The corporate earnings reporting season continued Tuesday too. So far this season, a little over half of S&P 500 companies have reported earnings, with about 69% surpassing expectations, according to FactSet data.

Companies in focus

  • Bed Bath & Beyond shares slumped more than 46%, after seeing strong gains Monday before the retailer said it plans to sell convertible preferred stock as well as warrants to purchase common shares and convertible preferred stock in a move to raise at least $225 million initially and ultimately more than $1 billion.
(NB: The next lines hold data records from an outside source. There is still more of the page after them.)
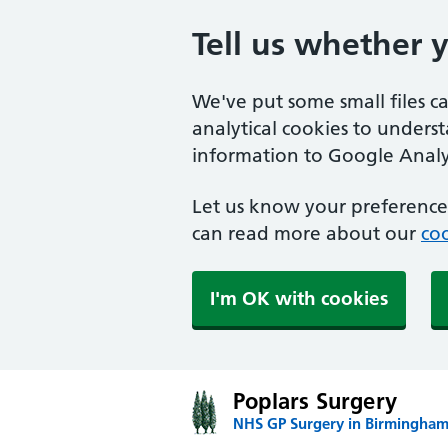
Tell us whether 
We've put some small files c
analytical cookies to unders
information to Google Analyt
Let us know your preference.
can read more about our
coo
I'm OK with cookies
Poplars Surgery
NHS GP Surgery in Birmingha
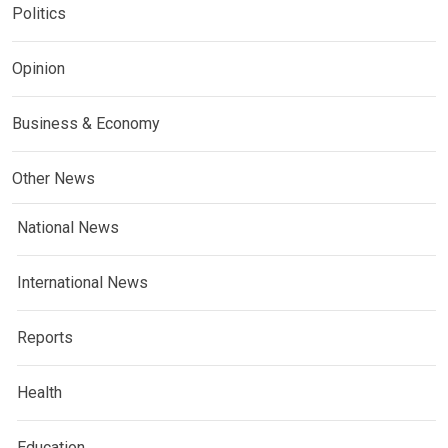
Politics
Opinion
Business & Economy
Other News
National News
International News
Reports
Health
Education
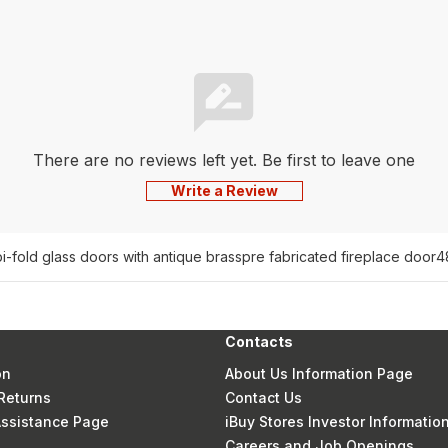
There are no reviews left yet. Be first to leave one
Write a Review
bi-fold glass doors with antique brass
pre fabricated fireplace door
4
Contacts
on
About Us Information Page
Returns
Contact Us
 Assistance Page
iBuy Stores Investor Informatio
Careers and Job Openings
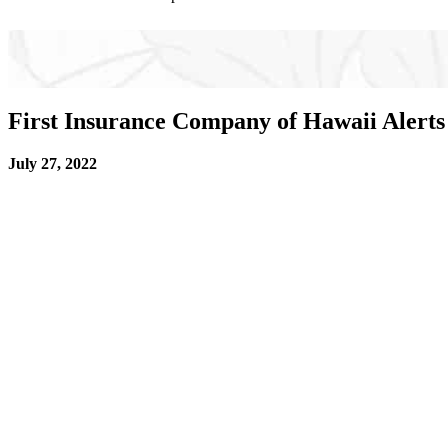
First Insurance Company of Hawaii Alerts
July 27, 2022
HONOLULU
– First Insurance Company of Hawaii 
cards listing FICOH as the carrier and Business Insu
safety inspections only to find out they don’t actu
to pay for damages out of their own pocket or face dr
Creating a fake insurance card is illegal. Criminals 
their crimes. The fake agents pocket the premiums p
“FICOH is asking the public to help shut down this il
“We want to prevent innocent people from finding o
Services.
Protect Yourself Against Fraud:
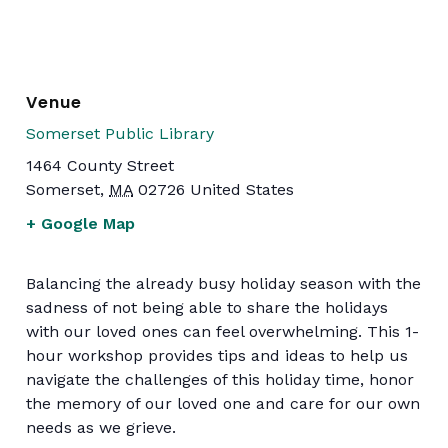
Venue
Somerset Public Library
1464 County Street
Somerset
,
MA
02726
United States
+ Google Map
Balancing the already busy holiday season with the
sadness of not being able to share the holidays
with our loved ones can feel overwhelming. This 1-
hour workshop provides tips and ideas to help us
navigate the challenges of this holiday time, honor
the memory of our loved one and care for our own
needs as we grieve.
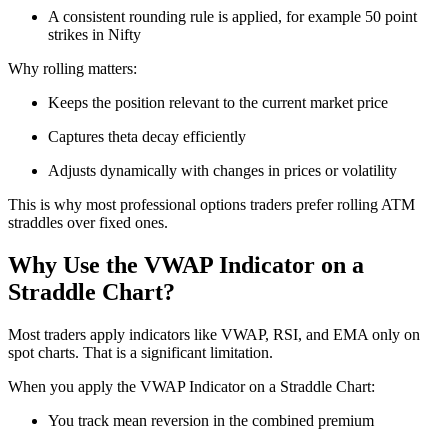
A consistent rounding rule is applied, for example 50 point
strikes in Nifty
Why rolling matters:
Keeps the position relevant to the current market price
Captures theta decay efficiently
Adjusts dynamically with changes in prices or volatility
This is why most professional options traders prefer rolling ATM
straddles over fixed ones.
Why Use the VWAP Indicator on a
Straddle Chart?
Most traders apply indicators like VWAP, RSI, and EMA only on
spot charts. That is a significant limitation.
When you apply the VWAP Indicator on a Straddle Chart:
You track mean reversion in the combined premium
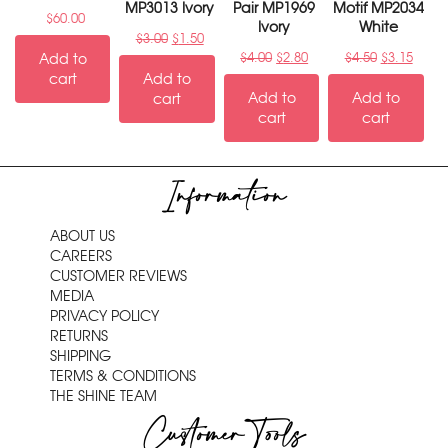
MP3013 Ivory
Pair MP1969
Motif MP2034
$
60.00
Ivory
White
$
3.00
$
1.50
Add to
$
4.00
$
2.80
$
4.50
$
3.15
cart
Add to
Add to
Add to
cart
cart
cart
Information
ABOUT US
CAREERS
CUSTOMER REVIEWS
MEDIA
PRIVACY POLICY
RETURNS
SHIPPING
TERMS & CONDITIONS
THE SHINE TEAM
Customer Tools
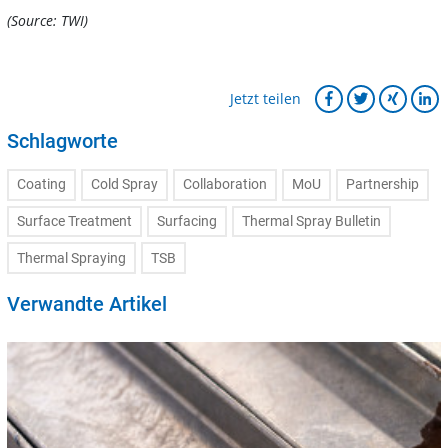
(Source: TWI)
Jetzt teilen
Schlagworte
Coating
Cold Spray
Collaboration
MoU
Partnership
Surface Treatment
Surfacing
Thermal Spray Bulletin
Thermal Spraying
TSB
Verwandte Artikel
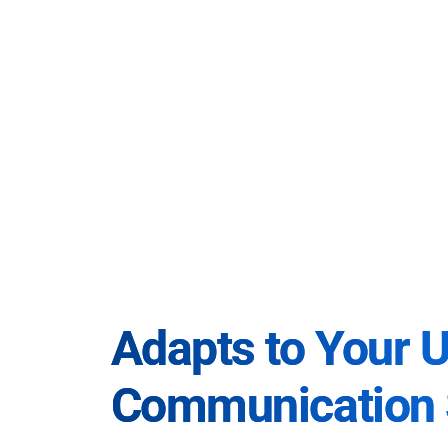
Adapts to Your 
Communication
  • Hertz Global Holdings  gained more than 8% after the car rental company reported fourth-quarter profit that dropped from last year but topped expectations, aided by a post-pandemic demand recovery. 
  • DuPont de Nemours Inc. shares were up 6.8% after the chemical company beat fourth-quarter estimates, even though forward guidance didn’t live up to analyst expectations. For this year’s first quarter, Du Pont is expecting adjusted EPS of 80 cents and sales of $2.9 billion, while FactSet consensus called for EPS of 88 cents and $3.1 billion in sales.
  • Royal Caribbean Group shares rose 6.4% after the cruise operator reported a smaller-than-expected fourth-quarter loss and a rosy outlook for 2023.  “Leisure travel strength continues as consumer spend is shifting towards experiences, with cruising remaining an attractive value proposition,” said Chief Executive Jason Liberty.